• [Document section]
From September 2014 through April 2016, Bitcoin hovered in the low hundreds. It spiked to over $13,000 in December 2017, dropped down, went back up, and then kind of went up and down until 2020. Then it really spiked. In September of 2020, Bitcoin was just under $11,000. On May 9th, 2021 it was $58,788. As of May 23rd of the same year it’s 39,756. Source: Statista.com  

That surge made millionaires out of some and got the imaginations of countless others dreaming of quick riches. That surge certainly got the attention of a lot of investors who swore to never invest in Bitcoin or any other type of cryptocurrency. Of course, a 5x return in six months on any investment is likely to get anyone’s attention.

So should you start investing in Bitcoin? I think it depends on your level of understanding of Bitcoin, blockchain technology, and other cryptocurrencies.

One of the most common pieces of investment advice comes from Warren Buffett. He says: “Never invest in a business you cannot understand.”  If you don’t understand blockchain technology, Bitcoin, or other cryptocurrencies, and still choose to invest in it, you’re going against the advice from one of the most successful investors of all time.

Of course Buffett isn’t correct 100 percent of the time, but he’s right a whole heck of a lot. I tend to listen when he speaks.

But what if you could invest in Bitcoin (and other cryptocurrencies) without actually buying Bitcoin? And what if you were able to do this by investing in something you do understand?

 

Buy Assets

 

Apartment complex

 

For anyone who has read Robert Kiyosaki’s book Rich Dad Poor Dad, you know one of the main takeaways from the book is to buy assets. Kiyosaki repeatedly states in the book that the rich buy assets, while the poor and middle class buy liabilities.

• [Data for analysis]

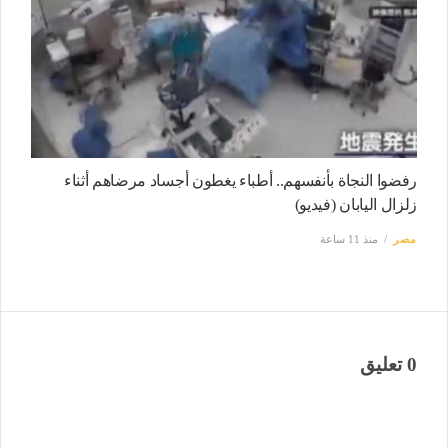
رفضوا النجاة بأنفسهم.. أطباء يغطون أجساد مرضاهم أثناء
زلزال اليابان (فيديو)
مصر
منذ 11 ساعة
0 تعليق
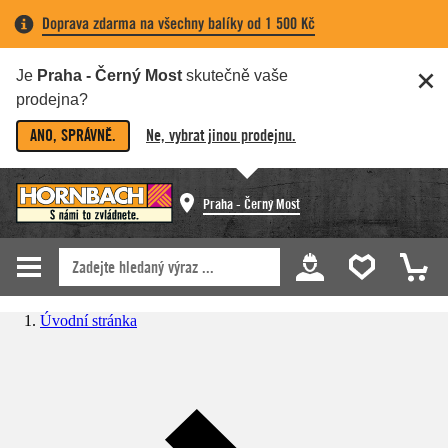
Doprava zdarma na všechny balíky od 1 500 Kč
Je
Praha - Černý Most
skutečně vaše
prodejna?
ANO, SPRÁVNĚ.
Ne, vybrat jinou prodejnu.
Praha - Černý Most
Úvodní stránka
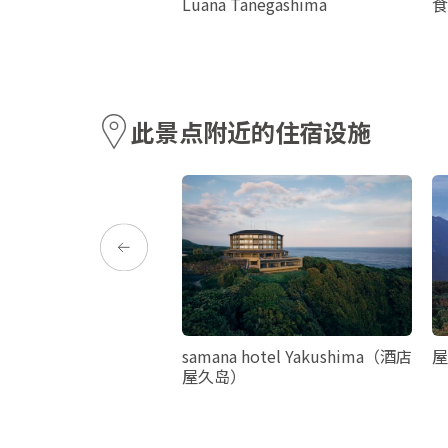
DOKA Frespo JUNGLE
Luana Tanegashima
食
re
此景点附近的住宿设施
（Ibusuki Seaside
samana hotel Yakushima（酒店
屋
屋久岛）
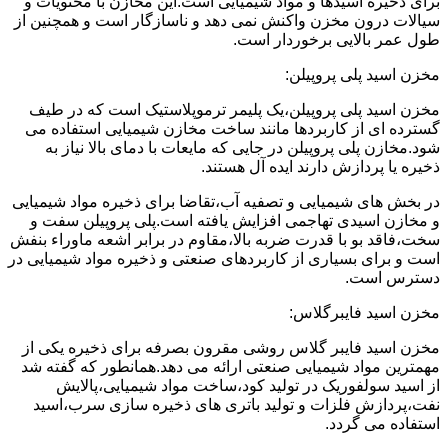
برای ذخیره اسیدها و مواد شیمیایی است.این مخازن با محتویات و
سیالات درون مخزن واکنش نمی دهد و ناسازگار است و همچنین از
طول عمر بالایی برخوردار است.
مخزن اسید پلی پروپیلن:
مخزن اسید پلی پروپیلن،یک پلیمر ترموپلاستیک است که در طیف
گسترده ای از کاربردها مانند ساخت مخازن شیمیایی استفاده می
شود.مخازن پلی پروپیلن در جایی که مایعات با دمای بالا نیاز به
ذخیره یا پردازش دارند ایده آل هستند.
در بخش های شیمیایی و تصفیه آب،تقاضا برای ذخیره مواد شیمیایی
و مخازن اسیدی تهاجمی افزایش یافته است.پلی پروپیلن سفت و
سخت،فاقد بو با قدرت ضربه بالا،مقاوم در برابر اشعه ماوراء بنفش
است و برای بسیاری از کاربردهای صنعتی و ذخیره مواد شیمیایی در
دسترس است.
مخزن اسید فایبرگلاس:
مخزن اسید فایبر گلاس روشی مقرون بصرفه برای ذخیره یکی از
مهمترین مواد شیمیایی صنعتی ارائه می دهد.همانطور که گفته شد
از اسید سولفوریک در تولید کود،ساخت مواد شیمیایی،پالایش
نفت،پردازش فلزات و تولید باتری های ذخیره سازی سرب،اسید
استفاده می گردد.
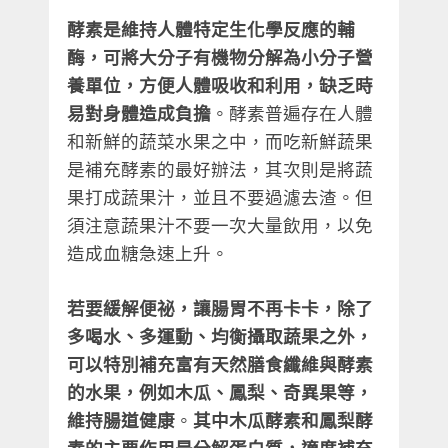
酵素是維持人體特定生化學反應的輔
酶，可將大分子有機物分解為小分子營
養單位，方便人體吸收和利用，缺乏時
易對身體造成負擔
。酵素普遍存在人體
和新鮮的蔬菜水果之中，而吃新鮮蔬果
是補充酵素的最好辦法，其次則是將蔬
果打成蔬果汁，並且不要過濾去渣。但
須注意蔬果汁不要一次大量飲用，以免
造成血糖急速上升。
若要緩解便祕，讓腸胃不再卡卡，除了
多喝水、多運動、均衡攝取蔬果之外，
可以特別補充富有天然膳食纖維與酵素
的水果，例如木瓜、鳳梨、奇異果等，
維持腸道健康
。
其中木瓜酵素和鳳梨酵
素的主要作用是分解蛋白質，適度補充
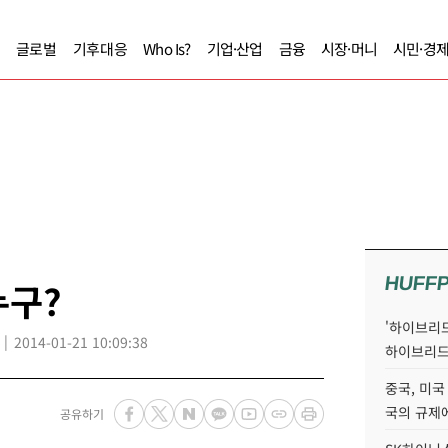
글로벌
기후대응
Who Is?
기업·산업
금융
시장·머니
시민·경
HUFF
누구?
'하이브리드
2014-01-21 10:09:38
하이브리드
중국, 미국
국의 규제에
공유하기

• [Required actions]
1. Please recast the records as a JSON list of strings, one string per line, starting at the line that contains "酵素是維持人體特定生化學反應的輔" and ending at the end of the records. Omit blank lines and leave the pictures out.
2. Carry the text on investing in Bitcoin forward from its last sentence.

• [Responses to the exercise]
1.
[
  "酵素是維持人體特定生化學反應的輔",
  "酶，可將大分子有機物分解為小分子營",
  "養單位，方便人體吸收和利用，缺乏時",
  "易對身體造成負擔",
  "。酵素普遍存在人體",
  "和新鮮的蔬菜水果之中，而吃新鮮蔬果",
  "是補充酵素的最好辦法，其次則是將蔬",
  "果打成蔬果汁，並且不要過濾去渣。但",
  "須注意蔬果汁不要一次大量飲用，以免",
  "造成血糖急速上升。",
  "若要緩解便祕，讓腸胃不再卡卡，除了",
  "多喝水、多運動、均衡攝取蔬果之外，",
  "可以特別補充富有天然膳食纖維與酵素",
  "的水果，例如木瓜、鳳梨、奇異果等，",
  "維持腸道健康",
  "。",
  "其中木瓜酵素和鳳梨酵",
  "素的主要作用是分解蛋白質，適度補充",
  "글로벌",
  "기후대응",
  "Who Is?",
  "기업·산업",
  "금융",
  "시장·머니",
  "시민·경",
  "HUFF",
  "누구?",
  "'하이브리드",
  "2014-01-21 10:09:38",
  "하이브리드",
  "중국, 미국",
  "국의 규제에",
  "공유하기"
]

2.
Related:

“The Rich Don’t Work for Money”: What Does That Mean Anyway? 

 

 

If you know a particular type of asset class really well such as real estate or stocks, can you leverage that knowledge and still profit from Bitcoin, or other types of cryptocurrency? I think it’s possible to invest in Bitcoin without actually buying Bitcoin.

Let’s use the example of Teresa to illustrate the point. Teresa has been investing in buy and hold real estate for the last seven years. She started with a three-bedroom condo that she lived in and rented out two of the bedrooms.

Having roommates covered almost all of her house payment, taxes, insurance, and repairs. This is a strategy known as house hacking. There’s even a whole book written by Craig Curelop specifically about house hacking called The House Hacking Strategy: How to Use Your Home to Achieve Financial Freedom.

Related:

How to Drastically Cut Expenses: Start With These 53

A year later Teresa added another tenant to the condo and moved in to a four- bedroom house that she got a great deal on. This time she got three roommates and lived in the fourth bedroom. Even better than her first property, she was actually making money to live in this house because the rent from the three tenants covered principal and interest, taxes, and money set aside for vacancies, repairs, and capital expenditures.

Teresa continued this pattern of buying a new house every year and living in it with roommates. She also added a couple other rentals she never lived in to her portfolio. In just seven years she had nine properties, several of which she lived in with roommates at one point.

Teresa is a real estate investor. She understands it and is really good at it. It’s made her a lot of money in just seven years’ time. You could say real estate is her sweet spot, or area of expertise. She’s investing in what she knows and understands, and it’s put her on the fast track to financial independence.

Here’s where Bitcoin comes back into play. Suppose Bitcoin becomes a second currency widely accepted, or even replaces some currencies. Teresa is still benefiting because she can accept rent payments in Bitcoin or even sell a property for Bitcoin.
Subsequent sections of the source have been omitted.